* Input material
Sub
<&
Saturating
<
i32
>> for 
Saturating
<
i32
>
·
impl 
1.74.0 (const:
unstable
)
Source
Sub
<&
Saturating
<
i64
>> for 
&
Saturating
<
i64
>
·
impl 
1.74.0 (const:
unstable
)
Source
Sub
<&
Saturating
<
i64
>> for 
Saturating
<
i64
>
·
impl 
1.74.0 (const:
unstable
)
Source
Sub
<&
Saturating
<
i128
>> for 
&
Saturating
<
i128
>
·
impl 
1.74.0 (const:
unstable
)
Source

* Instruction
Repeat the entries above verbatim.

* Result
Sub
<&
Saturating
<
i32
>> for 
Saturating
<
i32
>
·
impl 
1.74.0 (const:
unstable
)
Source
Sub
<&
Saturating
<
i64
>> for 
&
Saturating
<
i64
>
·
impl 
1.74.0 (const:
unstable
)
Source
Sub
<&
Saturating
<
i64
>> for 
Saturating
<
i64
>
·
impl 
1.74.0 (const:
unstable
)
Source
Sub
<&
Saturating
<
i128
>> for 
&
Saturating
<
i128
>
·
impl 
1.74.0 (const:
unstable
)
Source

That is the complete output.